In case you hadn’t noticed the white australia policy was ditched about 50 odd years ago.

Who gives a toss what they looked like.

@ Captain RAAF: ummmmm 2br unit with 20 people in it….. $ $ $ ….. need I say more …..

Cricket, plus more drinking and eating, plus avoiding going near shops.

BBQ with the family 🙂 Except it was raining. So we had an indoor BBQ… kinda.

Destruction of the gingerbread house by the lake – mind you a lake full of dead trees this year instead of the usual canoing on the lake! followed by a few hours of shopping in Civic while parking is cheaper today – +1 Captain RAAF re who was there.

Eat leftovers from Christmas Day.

JessicaNumber8:21 pm 26 Dec 10

We did family Christmas today. I’ve never seen so many Hello Kitty presents at one time!!!

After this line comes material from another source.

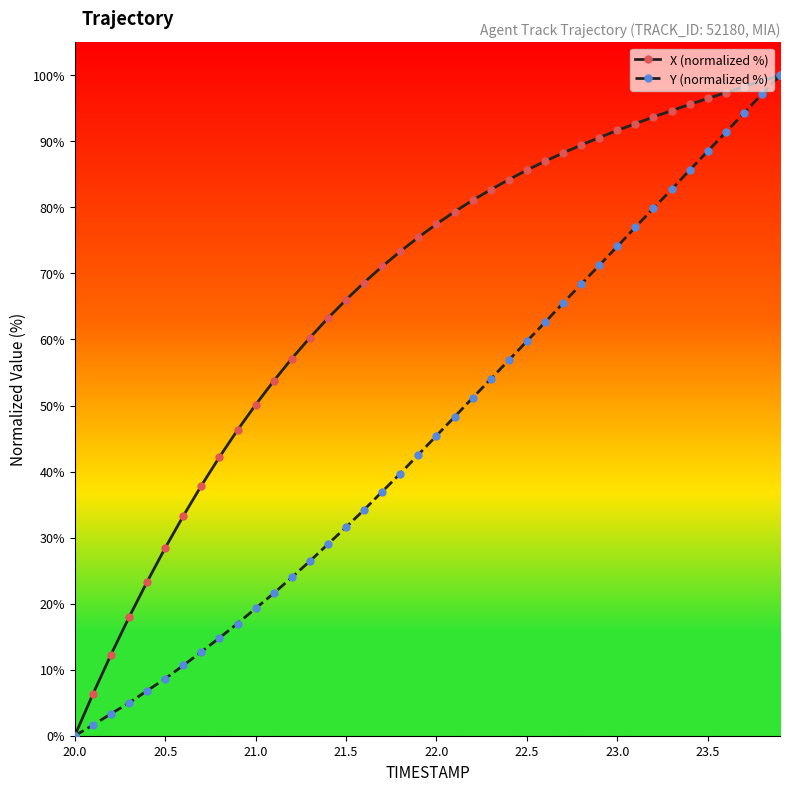

Which series has the largest total across all categories?

X (normalized %)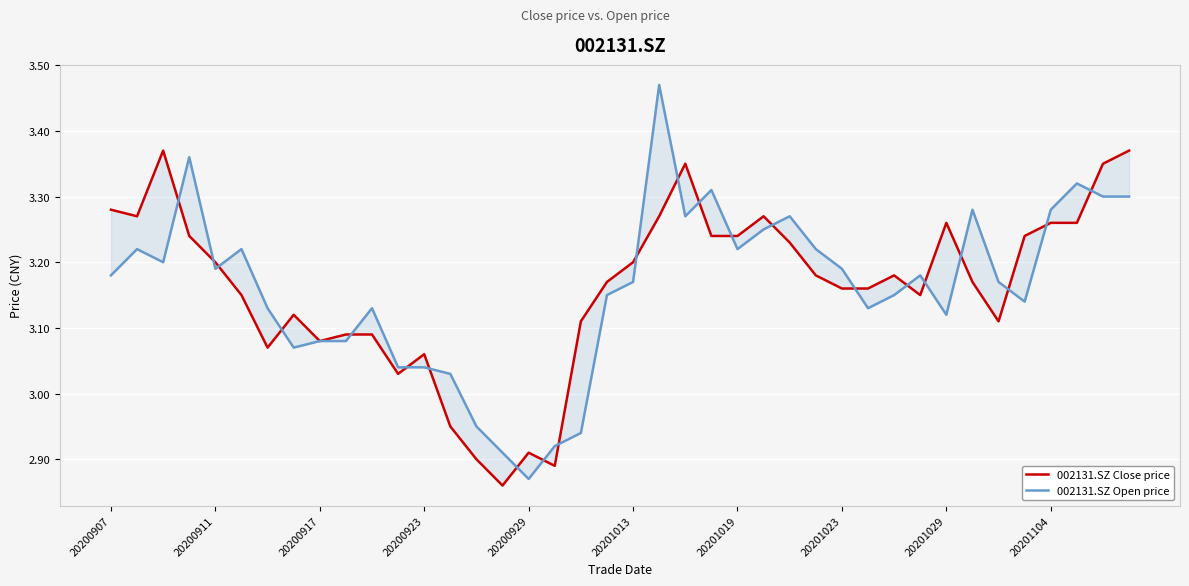

True or false: 002131.SZ Close price has more than 1 interior local peaks.

True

Dinner is about to come out of the oven and I’m resting in front of The Simpsons.

Today’s the day we all have one thing on our mind.
“I wonder how much this piece of shit would make on Ebay?”

Decluttering. Boxing Day is for putting stuff in boxes to take to Revolve/op shops/dump when they re-open, to make room for all the stuff the kids were given by parents and extended family.

Samuel Gordon-Stewart5:27 pm 26 Dec 10

Working until 6:30am, sleeping until 5pm, consuming more Christmas food, being taken for a walk by the dog, and going to work again at 8:30pm. I wouldn’t call it a ritual or tradition, but it’s an enjoyable enough way to spend Boxing Day.

Captain RAAF4:54 pm 26 Dec 10

Question without notice, why does all the media footage of the crowds streaming into the Boxing day sales look like it was filmed in Hong Kong/China/Tokyo? The wife went to Civic this morning for the sales and she observed the same demographic in obvious majority!

No, I didn’t, Holditz. But, jogging is preferable, IMO. And that’s saying something.

You forgot heading to the shopping malls for the Boxing Day sales!

Breda, if I didn’t know any better I’d swear your now at my house!!!! Exactly the same here.

Having just blistered through Civic and Belconnen, credit cards between the teeth and ready, we’re kicking back and enjoying a wonderful afternoon ahead. If the weather boffins are anywhere correct today (and let’s face it, why the hell should they be), then we may have a nice little storm to top the afternoon off with!

My sort of day………………………..or perhaps I’m just getting old!

Going to see “The King’s Speech” – Geoffrey Rush as an Australian speech therapist operating in London in the 1930w, Colin Firth as the reluctant king, Helena Bonham Carter as the Queen Mum & Guy Pearce playing the abdicating Edward VIII. It’s getting rave reviews, and hey, it’s one in the eye for Madonna – who is bringing out a bad movie soon, glorifying Edward VIII and Wallis Simpson – who were Nazi collaborators.